Extract to read:

::::::::

Landlord and tenant — Covenant against alterations without landlord’s written consent — Whether consent granted by ‘subject to licence’ letter

By four leases
the respondent tenant held 999-year terms from dates in 1917 and 1924 of
commercial premises. The leases were subject to covenants that certain
alterations could not be carried out without the landlord’s ‘previous written
consent’. On March 1 1993 the tenant sought the written confirmation of the
landlord, the predecessor in title to the appellant, for specified works to
commence in April. On May 18 1993 the agents for the landlord wrote a letter
marked ‘subject to licence’ giving consent to the works subject to conditions
that, inter alia, a formal licence was entered into. On September 6 1994
the then landlord served a notice under section 146 of the Law of Property Act
1925 alleging that the work had been carried out without landlord’s consent.
Judge Rich QC, sitting as a High Court judge, held that the letter of May 18
1993 constituted a written consent for the purposes of the leases. The landlord
appealed.

Held: The appeal was dismissed. It was not legitimate to extend the
principle illustrated by the ‘subject to contract’ or ‘subject to lease’ cases
from the field of bilateral negotiations to that of a unilateral act. In cases
requiring unilateral act the only question is whether that act has occurred.
The letter of May 18 1993 expressed consent in the clearest terms and was a
consent as required by the leases. The heading ‘subject to licence’ added
little to the condition requiring formal licence, and meant that it served to
emphasise the degree of formality required so that the express condition for a
formal licence should not be satisfied in correspondence. However, no such
document was required by the terms of the leases.

The following
cases are referred to in this report.

::::::::

Data provided:
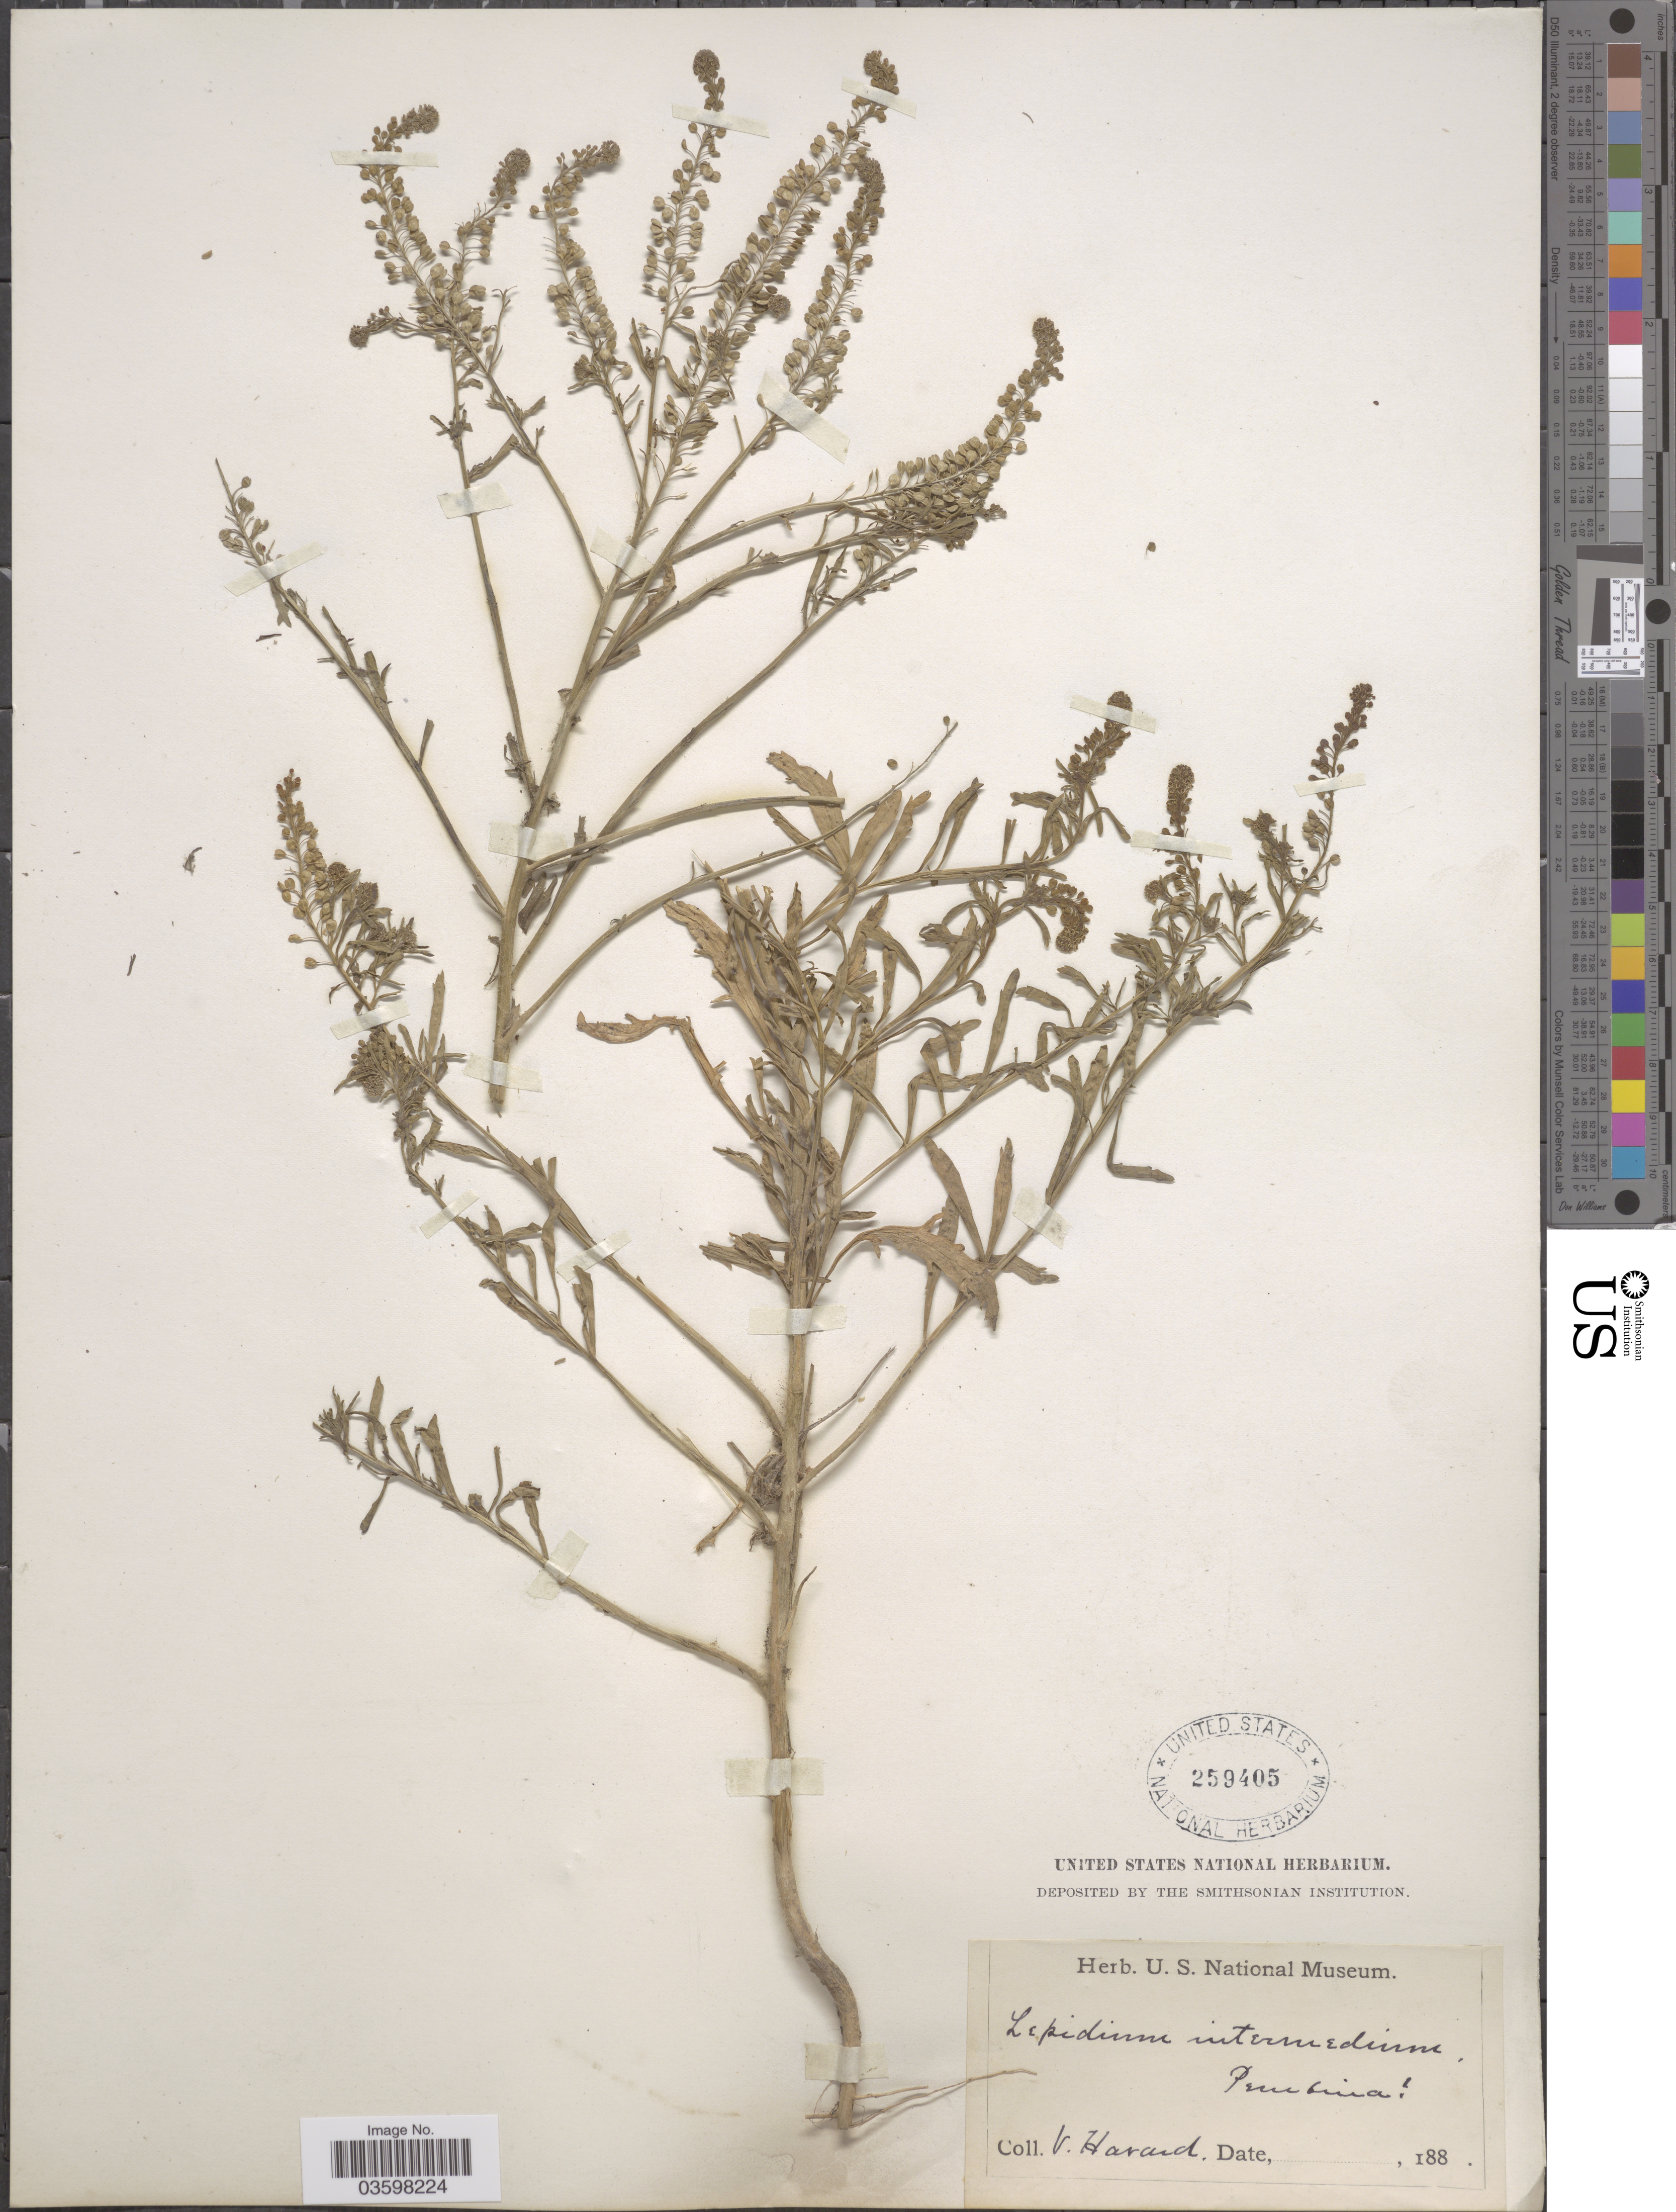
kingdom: Plantae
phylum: Tracheophyta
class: Magnoliopsida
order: Brassicales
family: Brassicaceae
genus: Lepidium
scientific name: Lepidium densiflorum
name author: Schrad.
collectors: V. Harvard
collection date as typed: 188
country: United States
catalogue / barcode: US 259405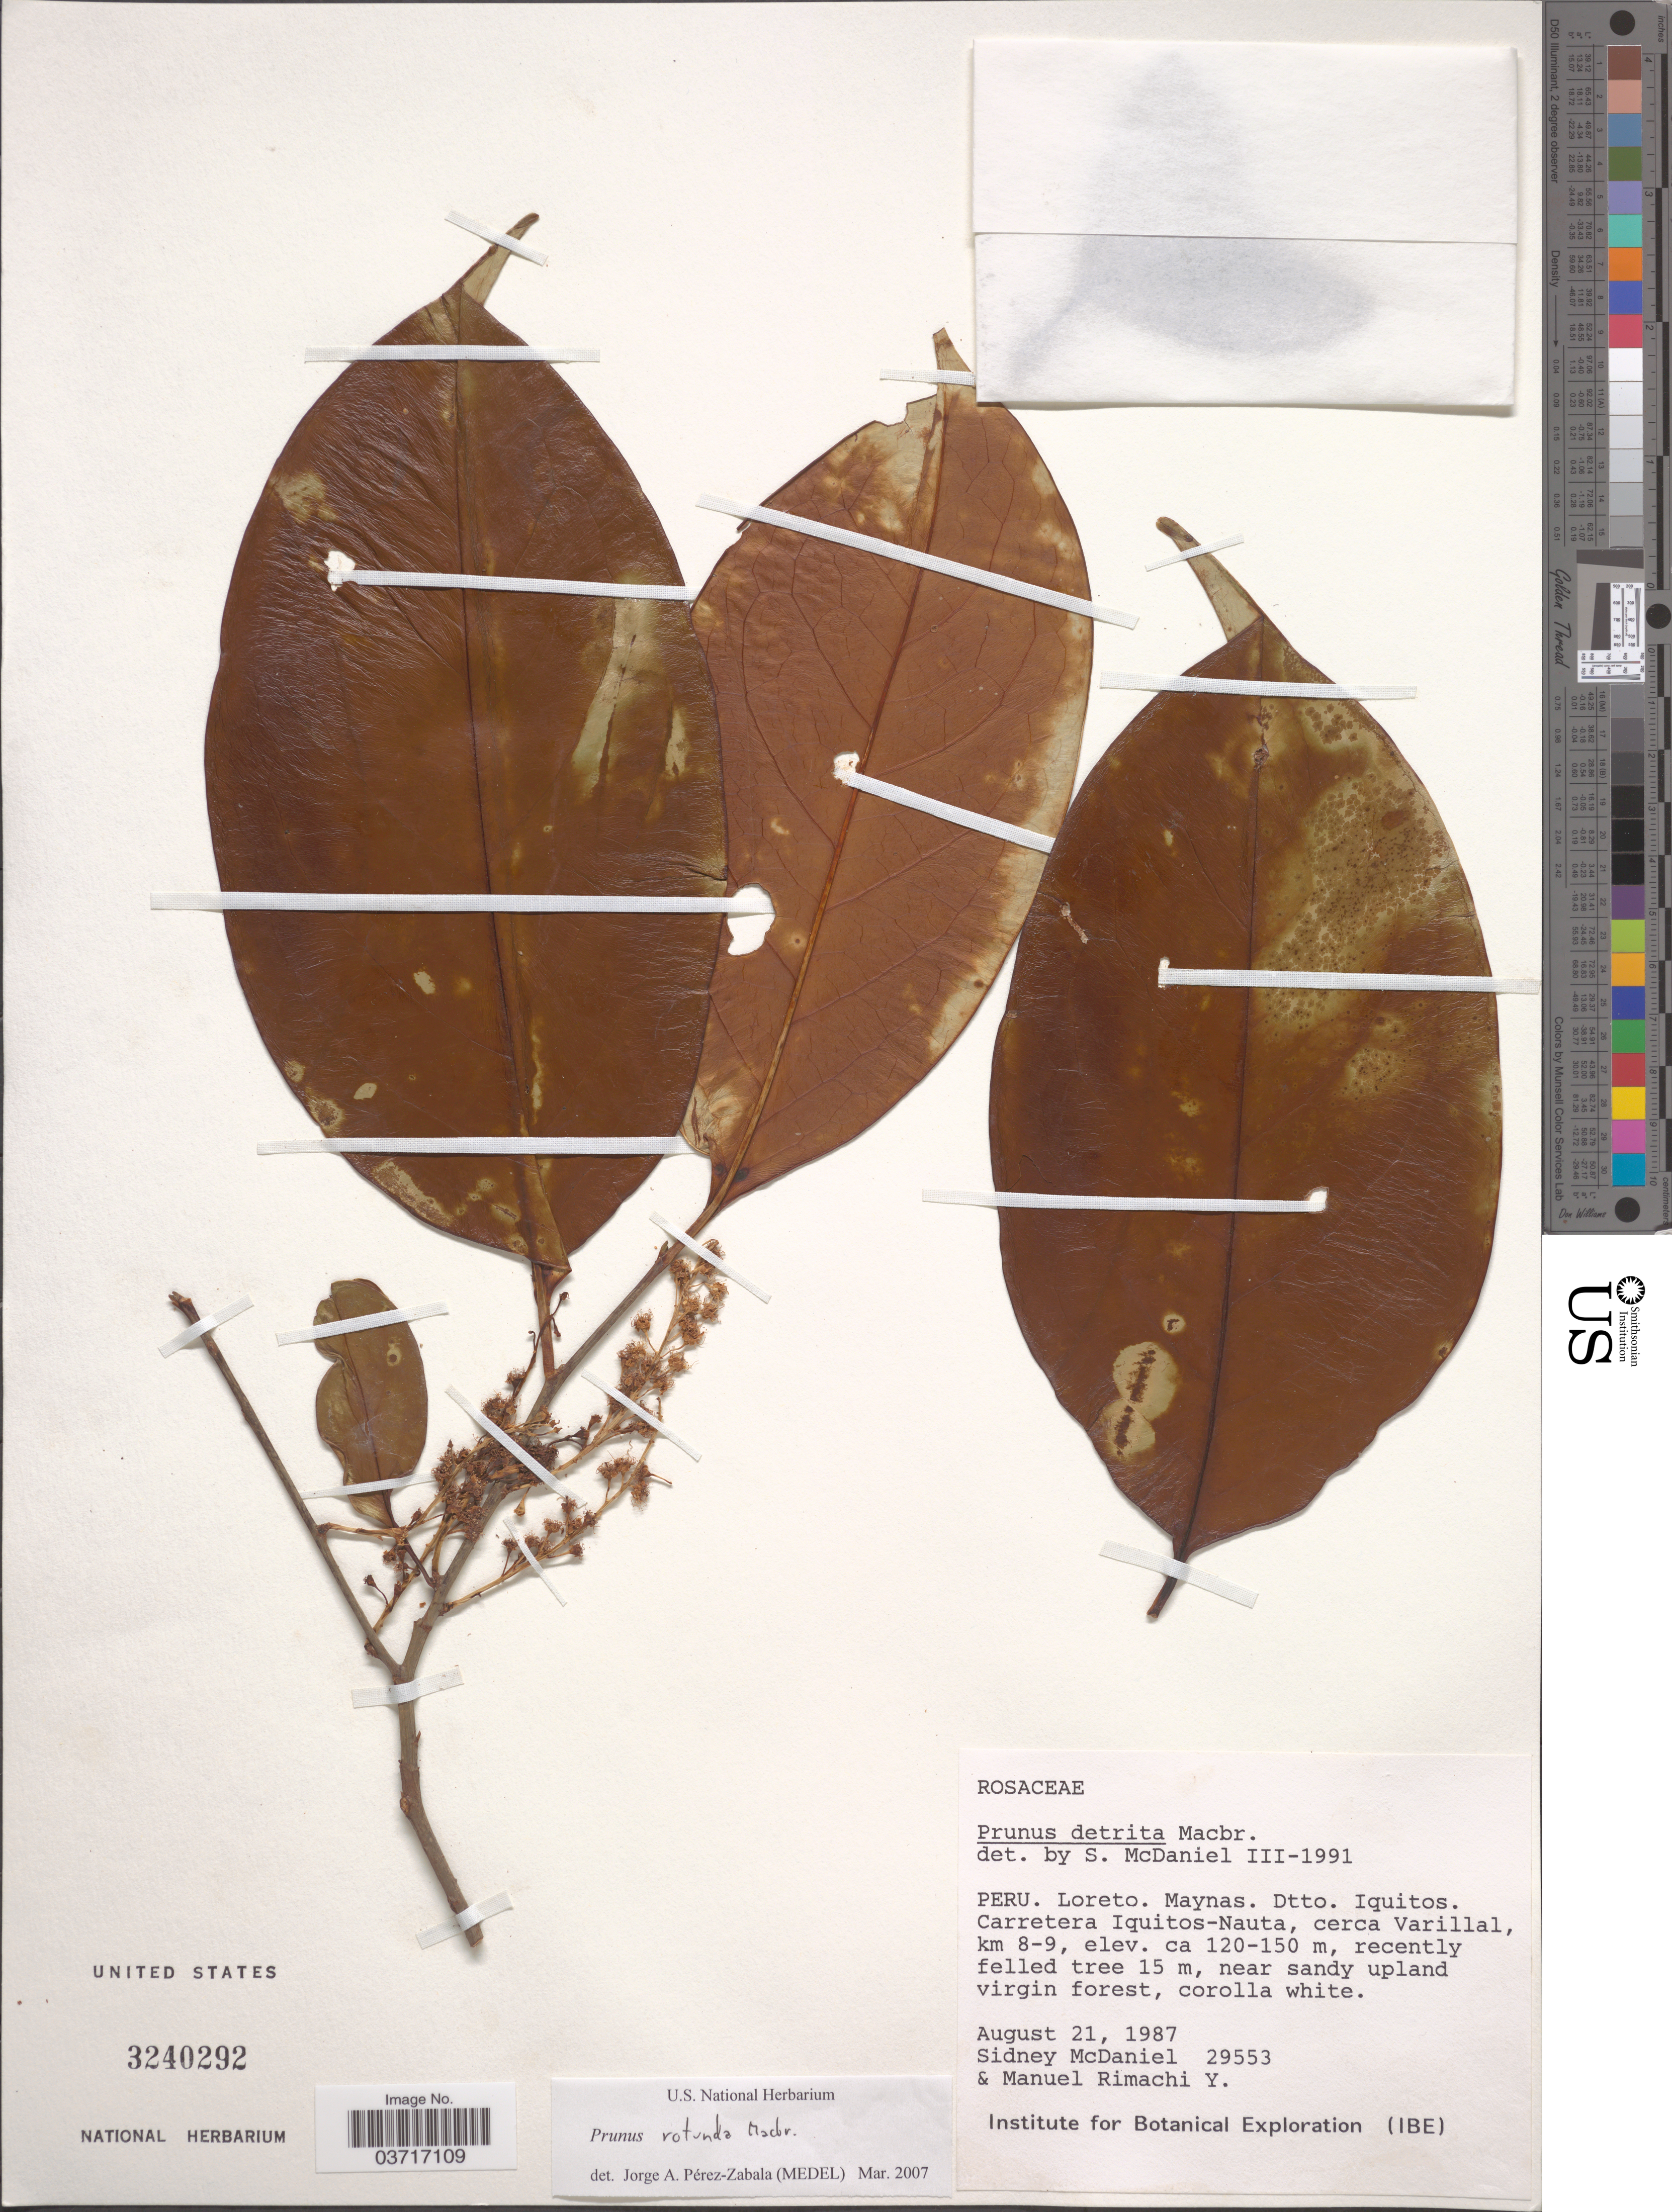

::::::::

Problems to solve:
A) Can you quote the stretch of the case note on landlord's consent from "The letter of May 18 1993" through "in this report."?
B) Could you extend the case note on landlord's consent, picking up after its last sentence?

Task results:
A)
The letter of May 18 1993 expressed consent in the clearest terms and was a
consent as required by the leases. The heading ‘subject to licence’ added
little to the condition requiring formal licence, and meant that it served to
emphasise the degree of formality required so that the express condition for a
formal licence should not be satisfied in correspondence. However, no such
document was required by the terms of the leases.

The following
cases are referred to in this report.

B)
Akiens v Salomon (1992) 65 P&CR 364; [1993] 1 EGLR 101; [1993]
14 EG 97

Consolidated
Pool Carriers GmbH
v CTM CIA Transmediterranea
SA: The CPC Gallia
[1994] 1 Lloyd’s Rep 68

Longman v Viscount Chelsea (1989) 58 P&CR 189; [1989] 2 EGLR 242,
CA

Star
Steamship Society
v Beogradska Plovidba: The
Junior K
[1988] 2 Lloyd’s Rep 583

Venetian
Glass Gallery Ltd
v Next Properties Ltd
[1989] 2 EGLR 42; [1989] 30 EG 92

This was an
appeal by the defendant, Mount Eden Land Ltd, from a decision of Judge Rich QC,
sitting as a High Court judge, who granted a declaration in an application by
originating summons made by the plaintiff, Prudential Assurance Co Ltd.

Kim Lewison QC
(instructed by Herbert Smith) appeared on for the appellant; Derek Wood QC
(instructed by Lovell White Durrant) represented the respondent.

Giving
judgment, Morritt LJ said:
This is an appeal of Mount Eden Land Ltd, the landlord, from the order of Judge
Rich QC, sitting as additional judge of the Chancery Division, made on July 14
1995. By that order he declared in answer to a preliminary issue that the
appellant’s predecessor in title to the reversion, Grovewood (LE) Ltd, had
granted consent to the tenants, Prudential Assurance Co Ltd, for the execution
of works to properties in Oxford Street and Wells Street, London, which in the
absence of such consent would have constituted breaches of covenants contained
in the relevant leases.

The leases in
question are four in number, three were dated January 17 1917 and the fourth
June 24 1924. They were leases of 134/140 Oxford Street and 80/83 Wells Street
for terms which amounted in total, that is to say under each lease, to the
equivalent of 999 years from April 6 1915. The four leases were so far as
relevant in the same terms. The term which is relevant is the expression
‘previous written consent’ contained in clauses II(9) and II(8) in these terms:

That (without
the previous written consent which may be temporary or permanent revocable or
irrevocable or otherwise howsoever framed or qualified of the Lessor)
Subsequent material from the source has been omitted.